Pengembaraannya yang jauh ke negeri-negeri Semenanjung Tanah Melayu, Pulau Jawa, India, Parsia, Arabia dan sebagainya, telah membuat Hamzah Fansuri mempunyai cakrawala yang sejauh ufuk langit, sehingga beliau menjadi seorang pengarang/ sastrawan, yang karya tulisnya berisi padat dan penuh dengan butir-butir filsafat, tetapi halus dan enak dibaca. Sebagaimana lazimnya "Penyair Sufi", maka sajak-sajak Hamzah Fansuri penuh dengan rindu-dendam; rindu kepada Mahbubnya, Kekasihnya, Khaliqnya, Allah Yang Maha Esa. Sedemikian rindunya, hatta dia merasa seperti telah bersatu/ menjadi satu dengan Kekasihnya itu, sehingga Hamzah seakanakan berbicara dengan Lidah Khaliqnya, mendengar dengan Telinga Khaliqnya, melihat dengan Mata Khaliqnya, mencium dengan Hidung Khaliqnya, karena jasadnya telah luluh ke dalam Khaliqnya; Mahbub yang dirindukannya itu.
Karena itulah, maka "Karya Tulis" Hamzah Fansuri sukar dimengerti dan dipahami oleh orang yang tidak banyak membaca dan mendalami buah pikiran dan filsafat Ulama Tasauwuf/Penyair Sufi.
Sepanjang yang saya ketahui, ada lima buah Karya Tulis dari Syekh Hamzah Fansuri, dan yang tidak saya ketahui kemungkinan besar lebih dari sepuluh.
Kelima Karya Tulisnya yang saya ketahui, yaitu :
- Asraarul Arifiin Fi Bayani Ilmis Suluk wat-Tauhid, yang membahas masalah-masalah ilmu tauhid dan ilmu thariqat. Dalam kitab ini tersimpan ajaran-ajaran beliau.
- Syaraabul Asyiqin, yang membicarakan masalah-masalah thariqat, syariat, haqiqat dan makrifat.
- Al Muntahi, yang membicarakan masalah-masalah tasauwuf.
- Rubai' Hamzah Fansuri, syair sufi yang penuh butir-butir filsafat.

▶ Uraian Tugas:
Menurut teks tentang Hamzah Fansuri, apa yang dibicarakan dalam kitab Al Muntahi? Gunakan teks ini saja sebagai sumber.

▶ Materi yang Diberikan:
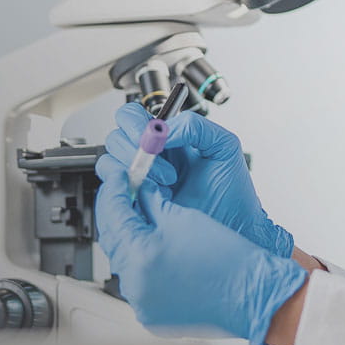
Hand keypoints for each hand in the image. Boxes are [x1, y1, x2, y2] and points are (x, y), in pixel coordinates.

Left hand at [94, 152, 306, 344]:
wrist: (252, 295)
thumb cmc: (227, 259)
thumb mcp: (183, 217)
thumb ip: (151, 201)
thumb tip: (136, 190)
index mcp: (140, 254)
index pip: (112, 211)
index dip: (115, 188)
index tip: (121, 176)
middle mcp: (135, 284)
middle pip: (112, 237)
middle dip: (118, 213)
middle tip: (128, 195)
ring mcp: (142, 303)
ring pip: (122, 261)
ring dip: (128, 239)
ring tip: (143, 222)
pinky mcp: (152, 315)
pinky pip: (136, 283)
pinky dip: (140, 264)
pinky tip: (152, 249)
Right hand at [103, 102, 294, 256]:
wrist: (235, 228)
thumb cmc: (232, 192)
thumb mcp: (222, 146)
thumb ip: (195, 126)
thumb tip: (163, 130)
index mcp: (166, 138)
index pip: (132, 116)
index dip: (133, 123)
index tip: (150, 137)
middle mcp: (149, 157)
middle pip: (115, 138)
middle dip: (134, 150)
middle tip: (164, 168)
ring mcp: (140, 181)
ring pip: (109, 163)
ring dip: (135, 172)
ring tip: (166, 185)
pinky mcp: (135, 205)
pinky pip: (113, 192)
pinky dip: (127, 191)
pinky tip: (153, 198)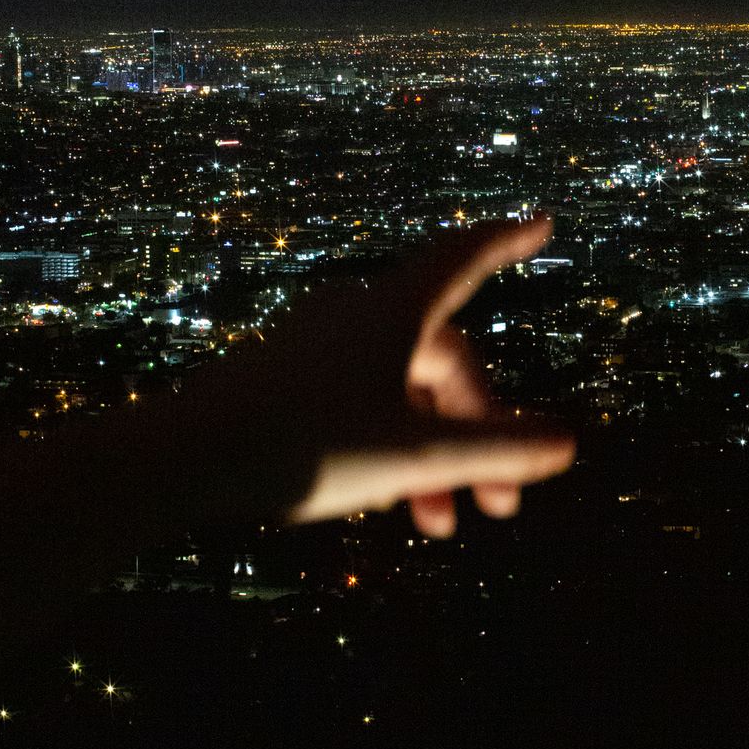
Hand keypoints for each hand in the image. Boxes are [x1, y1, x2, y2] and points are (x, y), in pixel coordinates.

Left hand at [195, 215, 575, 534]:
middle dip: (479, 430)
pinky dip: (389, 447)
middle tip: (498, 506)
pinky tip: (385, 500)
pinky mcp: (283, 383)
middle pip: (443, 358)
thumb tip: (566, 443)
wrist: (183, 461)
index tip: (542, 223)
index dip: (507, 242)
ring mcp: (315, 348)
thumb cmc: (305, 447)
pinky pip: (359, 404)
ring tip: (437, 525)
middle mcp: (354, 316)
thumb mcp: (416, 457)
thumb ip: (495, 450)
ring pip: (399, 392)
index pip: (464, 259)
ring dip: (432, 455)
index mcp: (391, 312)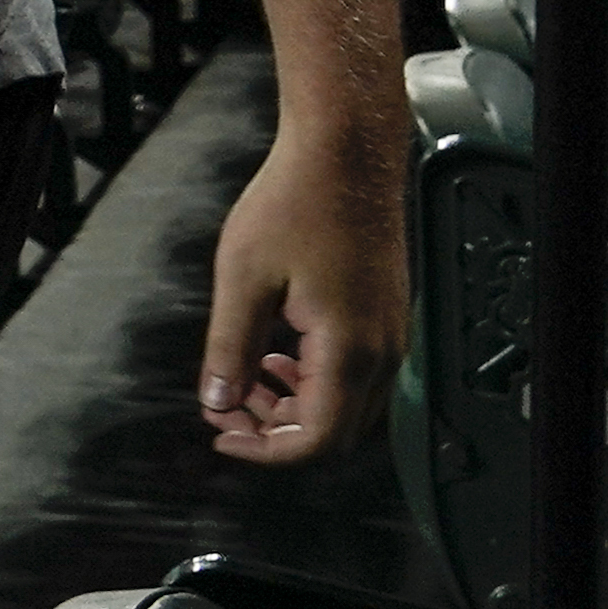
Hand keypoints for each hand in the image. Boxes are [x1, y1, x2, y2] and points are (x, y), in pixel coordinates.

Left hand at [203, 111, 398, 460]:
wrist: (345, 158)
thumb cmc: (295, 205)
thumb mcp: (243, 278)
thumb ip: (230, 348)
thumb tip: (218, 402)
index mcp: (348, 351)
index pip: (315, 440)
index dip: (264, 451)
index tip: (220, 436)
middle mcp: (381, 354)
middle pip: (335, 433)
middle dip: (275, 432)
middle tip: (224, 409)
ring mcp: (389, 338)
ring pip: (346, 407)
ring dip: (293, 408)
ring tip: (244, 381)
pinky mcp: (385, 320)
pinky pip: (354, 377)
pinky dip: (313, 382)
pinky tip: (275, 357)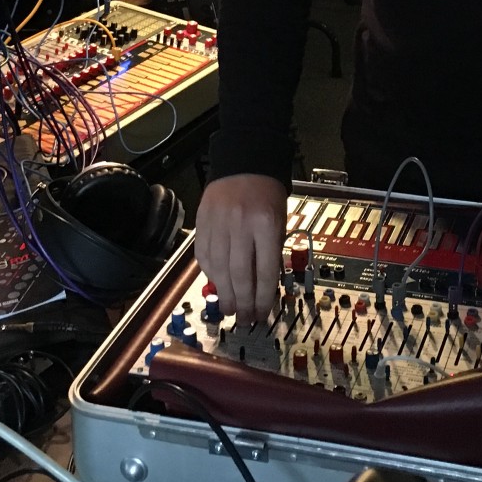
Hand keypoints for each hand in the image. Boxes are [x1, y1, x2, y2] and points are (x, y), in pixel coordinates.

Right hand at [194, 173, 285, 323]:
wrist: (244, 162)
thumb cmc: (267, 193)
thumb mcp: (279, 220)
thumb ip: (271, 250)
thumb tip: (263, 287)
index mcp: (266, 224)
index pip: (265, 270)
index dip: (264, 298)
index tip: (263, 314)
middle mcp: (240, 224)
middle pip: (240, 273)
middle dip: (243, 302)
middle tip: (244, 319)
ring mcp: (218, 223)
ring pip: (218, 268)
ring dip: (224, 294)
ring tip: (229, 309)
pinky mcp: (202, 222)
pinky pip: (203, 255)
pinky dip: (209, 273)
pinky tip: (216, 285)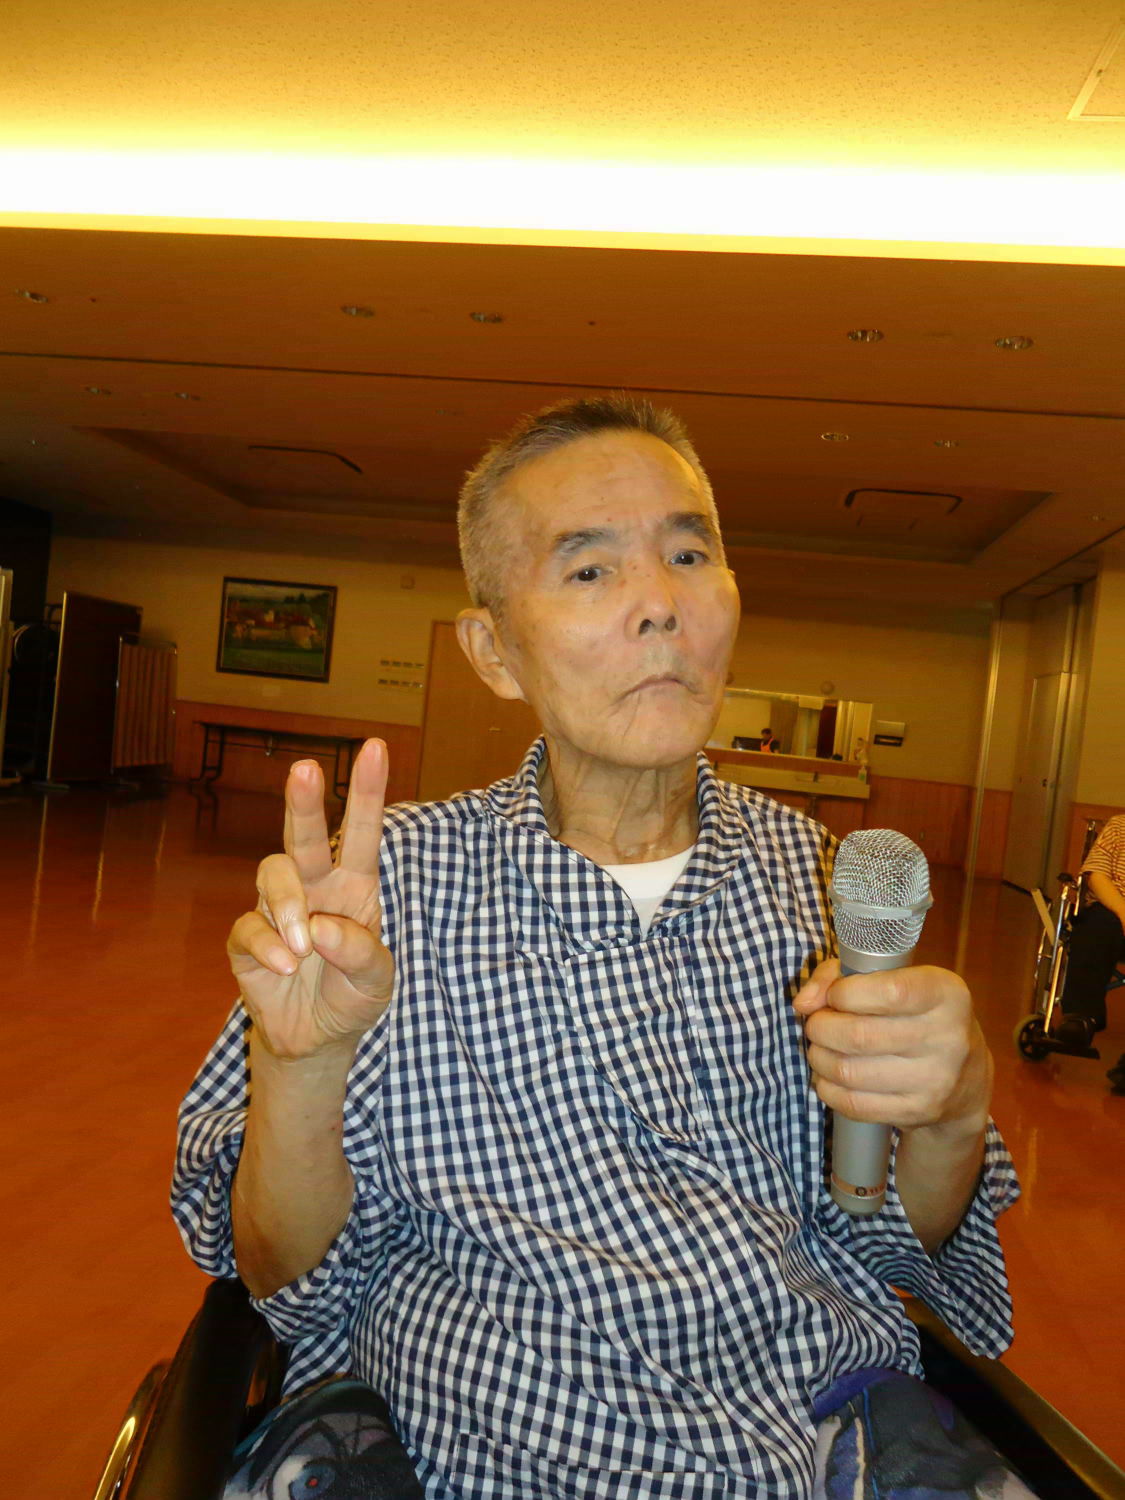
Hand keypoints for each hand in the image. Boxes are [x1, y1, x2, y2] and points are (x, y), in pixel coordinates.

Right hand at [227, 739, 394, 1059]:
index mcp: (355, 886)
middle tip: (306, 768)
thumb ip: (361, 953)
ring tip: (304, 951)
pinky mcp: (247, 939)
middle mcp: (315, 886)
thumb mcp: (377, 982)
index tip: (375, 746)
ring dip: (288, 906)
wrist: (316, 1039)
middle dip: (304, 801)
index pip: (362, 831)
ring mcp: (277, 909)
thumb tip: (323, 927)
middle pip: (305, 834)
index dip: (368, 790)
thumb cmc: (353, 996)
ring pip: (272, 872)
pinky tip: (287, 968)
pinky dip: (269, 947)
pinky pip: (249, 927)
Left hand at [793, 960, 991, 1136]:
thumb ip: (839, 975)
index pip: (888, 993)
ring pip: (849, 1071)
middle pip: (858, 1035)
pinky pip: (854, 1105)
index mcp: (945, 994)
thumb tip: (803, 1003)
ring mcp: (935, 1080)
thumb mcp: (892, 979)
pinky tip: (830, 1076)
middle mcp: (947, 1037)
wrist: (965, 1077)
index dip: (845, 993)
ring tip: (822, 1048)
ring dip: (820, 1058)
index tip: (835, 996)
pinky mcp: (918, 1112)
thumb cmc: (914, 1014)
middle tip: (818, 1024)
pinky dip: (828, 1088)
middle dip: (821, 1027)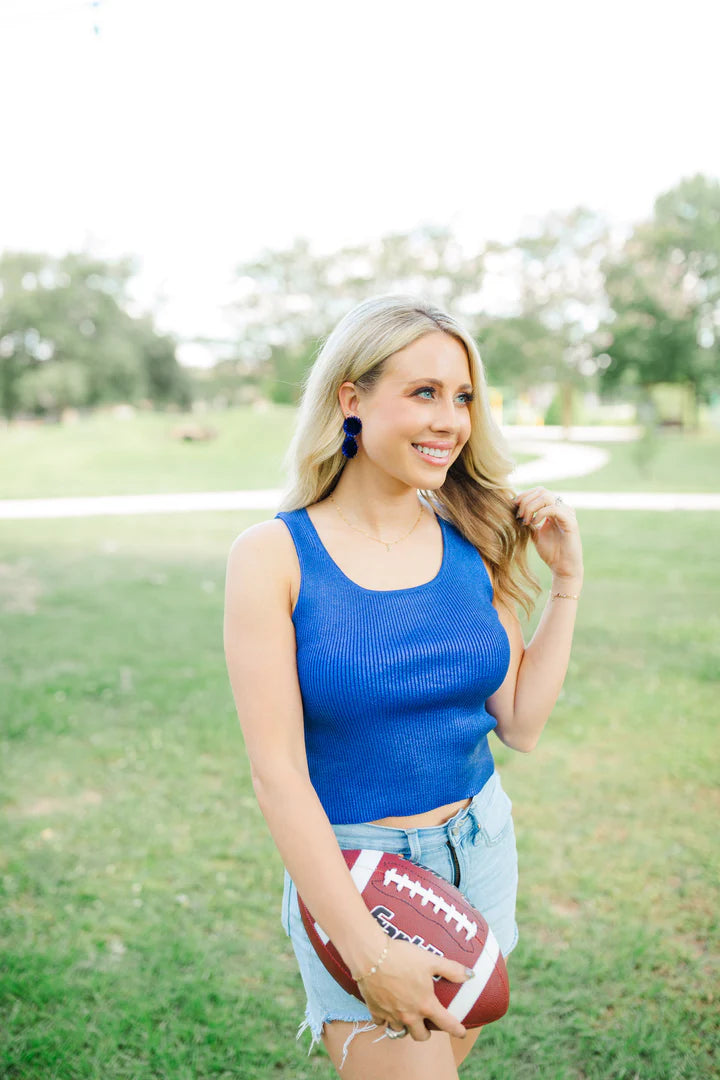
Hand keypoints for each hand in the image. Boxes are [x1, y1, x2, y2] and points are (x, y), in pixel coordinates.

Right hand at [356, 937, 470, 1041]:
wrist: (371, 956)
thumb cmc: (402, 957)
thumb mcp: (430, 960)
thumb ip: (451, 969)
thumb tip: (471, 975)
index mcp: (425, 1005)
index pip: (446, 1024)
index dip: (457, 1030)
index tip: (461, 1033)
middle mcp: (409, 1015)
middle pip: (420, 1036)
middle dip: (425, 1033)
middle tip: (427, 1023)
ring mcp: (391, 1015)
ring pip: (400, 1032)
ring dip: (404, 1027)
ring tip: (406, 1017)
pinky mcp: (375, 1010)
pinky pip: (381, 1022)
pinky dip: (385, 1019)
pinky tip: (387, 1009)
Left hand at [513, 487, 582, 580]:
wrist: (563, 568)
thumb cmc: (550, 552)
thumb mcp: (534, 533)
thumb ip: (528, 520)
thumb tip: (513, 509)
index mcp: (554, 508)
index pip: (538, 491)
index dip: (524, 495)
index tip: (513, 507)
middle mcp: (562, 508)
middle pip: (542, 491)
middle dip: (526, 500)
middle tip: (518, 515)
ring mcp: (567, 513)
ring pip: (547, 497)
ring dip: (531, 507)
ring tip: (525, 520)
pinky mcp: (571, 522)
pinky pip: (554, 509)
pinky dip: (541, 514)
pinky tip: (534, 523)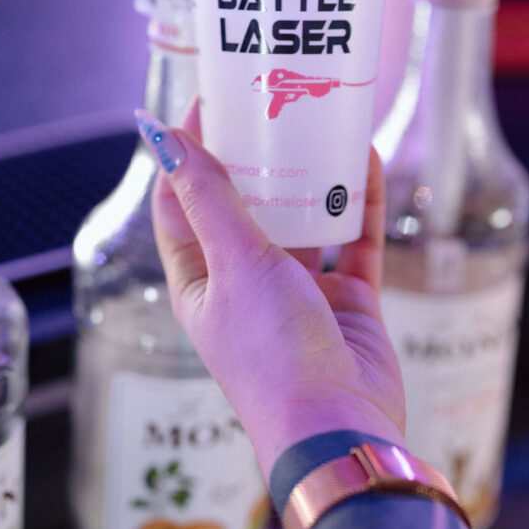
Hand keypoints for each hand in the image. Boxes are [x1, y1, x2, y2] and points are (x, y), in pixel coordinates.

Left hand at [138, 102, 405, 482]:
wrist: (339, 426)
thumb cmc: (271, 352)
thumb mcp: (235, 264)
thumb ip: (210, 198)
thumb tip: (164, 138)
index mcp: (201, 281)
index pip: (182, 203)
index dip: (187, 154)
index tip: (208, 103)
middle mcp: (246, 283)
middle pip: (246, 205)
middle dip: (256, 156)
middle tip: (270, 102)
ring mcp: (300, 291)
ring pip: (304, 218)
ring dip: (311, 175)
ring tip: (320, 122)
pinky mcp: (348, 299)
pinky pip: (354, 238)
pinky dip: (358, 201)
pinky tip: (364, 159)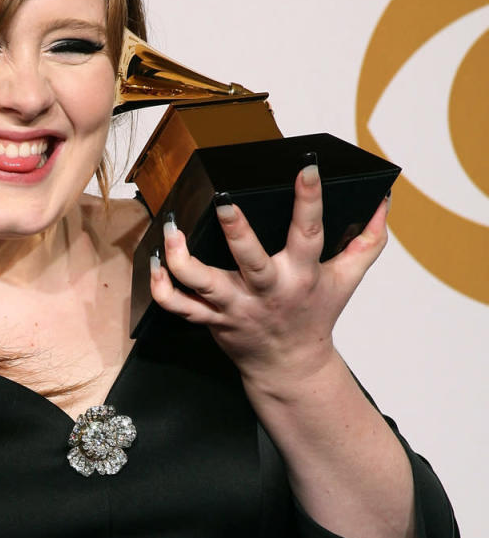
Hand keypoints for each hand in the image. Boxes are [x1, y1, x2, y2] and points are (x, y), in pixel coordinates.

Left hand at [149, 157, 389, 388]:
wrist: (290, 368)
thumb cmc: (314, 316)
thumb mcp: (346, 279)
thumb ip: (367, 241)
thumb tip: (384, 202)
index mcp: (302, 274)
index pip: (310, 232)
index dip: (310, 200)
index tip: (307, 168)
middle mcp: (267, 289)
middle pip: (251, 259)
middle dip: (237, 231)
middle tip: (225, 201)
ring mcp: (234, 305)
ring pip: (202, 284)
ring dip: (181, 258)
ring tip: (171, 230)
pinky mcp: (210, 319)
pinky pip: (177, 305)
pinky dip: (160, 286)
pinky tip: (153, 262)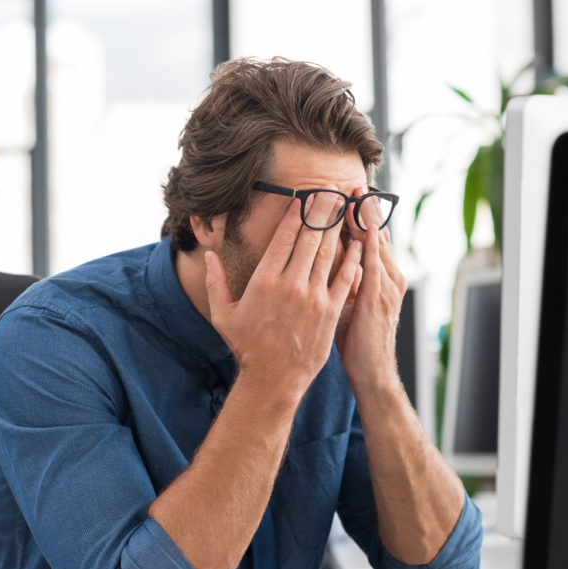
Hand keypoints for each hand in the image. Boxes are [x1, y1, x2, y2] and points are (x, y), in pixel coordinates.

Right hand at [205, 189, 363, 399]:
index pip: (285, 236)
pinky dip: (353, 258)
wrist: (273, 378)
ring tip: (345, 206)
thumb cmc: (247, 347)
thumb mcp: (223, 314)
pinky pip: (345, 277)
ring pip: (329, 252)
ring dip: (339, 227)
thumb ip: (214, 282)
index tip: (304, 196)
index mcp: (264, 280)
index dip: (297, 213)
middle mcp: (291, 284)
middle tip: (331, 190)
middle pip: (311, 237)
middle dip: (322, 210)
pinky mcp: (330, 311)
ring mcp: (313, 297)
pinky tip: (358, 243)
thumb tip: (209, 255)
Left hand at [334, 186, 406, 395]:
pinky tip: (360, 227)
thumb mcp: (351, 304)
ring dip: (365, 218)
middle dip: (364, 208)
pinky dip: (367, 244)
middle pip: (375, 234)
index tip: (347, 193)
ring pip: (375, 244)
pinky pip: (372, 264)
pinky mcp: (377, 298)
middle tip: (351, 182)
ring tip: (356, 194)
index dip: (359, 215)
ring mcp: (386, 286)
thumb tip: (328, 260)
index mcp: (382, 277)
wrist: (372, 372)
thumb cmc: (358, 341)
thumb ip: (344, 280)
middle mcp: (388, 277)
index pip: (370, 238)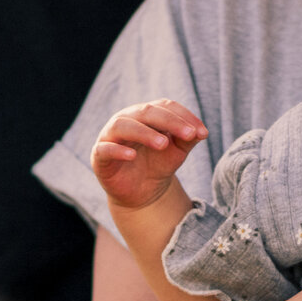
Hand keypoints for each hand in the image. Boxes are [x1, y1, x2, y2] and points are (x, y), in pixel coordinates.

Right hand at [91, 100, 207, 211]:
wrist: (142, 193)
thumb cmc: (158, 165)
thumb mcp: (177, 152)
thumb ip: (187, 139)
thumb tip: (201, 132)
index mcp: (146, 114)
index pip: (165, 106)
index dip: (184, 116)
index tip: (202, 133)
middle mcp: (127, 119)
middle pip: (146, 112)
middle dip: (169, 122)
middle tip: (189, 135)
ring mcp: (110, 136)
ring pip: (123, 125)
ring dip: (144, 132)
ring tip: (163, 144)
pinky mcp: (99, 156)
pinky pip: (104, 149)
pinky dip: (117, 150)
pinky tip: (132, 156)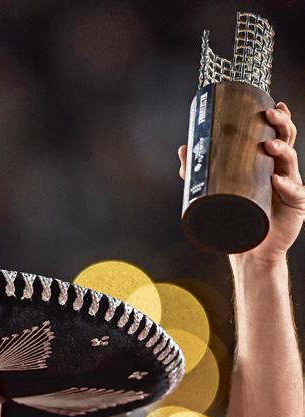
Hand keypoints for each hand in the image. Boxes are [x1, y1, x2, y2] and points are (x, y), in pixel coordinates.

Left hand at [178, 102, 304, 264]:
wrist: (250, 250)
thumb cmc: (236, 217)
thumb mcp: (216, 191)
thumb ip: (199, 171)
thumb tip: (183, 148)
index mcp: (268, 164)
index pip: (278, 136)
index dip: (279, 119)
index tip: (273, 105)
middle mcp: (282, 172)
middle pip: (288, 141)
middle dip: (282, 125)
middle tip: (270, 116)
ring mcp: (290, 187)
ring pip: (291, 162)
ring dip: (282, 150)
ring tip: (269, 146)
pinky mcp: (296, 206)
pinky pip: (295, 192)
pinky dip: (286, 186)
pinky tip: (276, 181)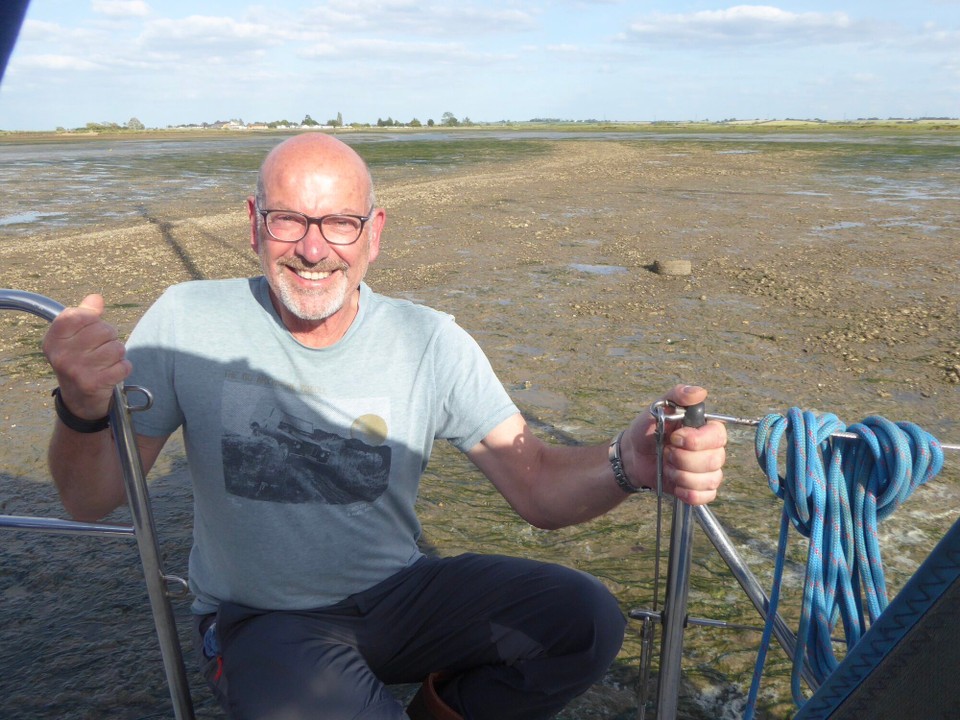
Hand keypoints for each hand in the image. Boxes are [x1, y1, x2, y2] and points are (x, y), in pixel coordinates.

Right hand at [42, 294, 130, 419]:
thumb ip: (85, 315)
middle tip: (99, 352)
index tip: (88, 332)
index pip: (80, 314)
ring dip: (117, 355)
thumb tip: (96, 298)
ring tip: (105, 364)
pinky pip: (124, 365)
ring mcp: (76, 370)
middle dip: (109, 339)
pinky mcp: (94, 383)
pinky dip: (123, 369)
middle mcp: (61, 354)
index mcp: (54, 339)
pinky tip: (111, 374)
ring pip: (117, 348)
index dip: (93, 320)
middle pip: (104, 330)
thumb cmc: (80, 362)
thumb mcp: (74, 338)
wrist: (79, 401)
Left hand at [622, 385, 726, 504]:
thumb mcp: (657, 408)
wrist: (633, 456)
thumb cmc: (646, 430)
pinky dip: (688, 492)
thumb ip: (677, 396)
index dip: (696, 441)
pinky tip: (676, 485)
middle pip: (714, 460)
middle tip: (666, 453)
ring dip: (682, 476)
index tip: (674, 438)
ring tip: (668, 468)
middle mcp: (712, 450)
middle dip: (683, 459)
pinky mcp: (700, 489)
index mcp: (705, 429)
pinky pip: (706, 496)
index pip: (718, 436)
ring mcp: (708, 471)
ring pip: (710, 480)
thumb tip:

▶ Jawaban Tugas:
Masalah-masalah tasauwuf.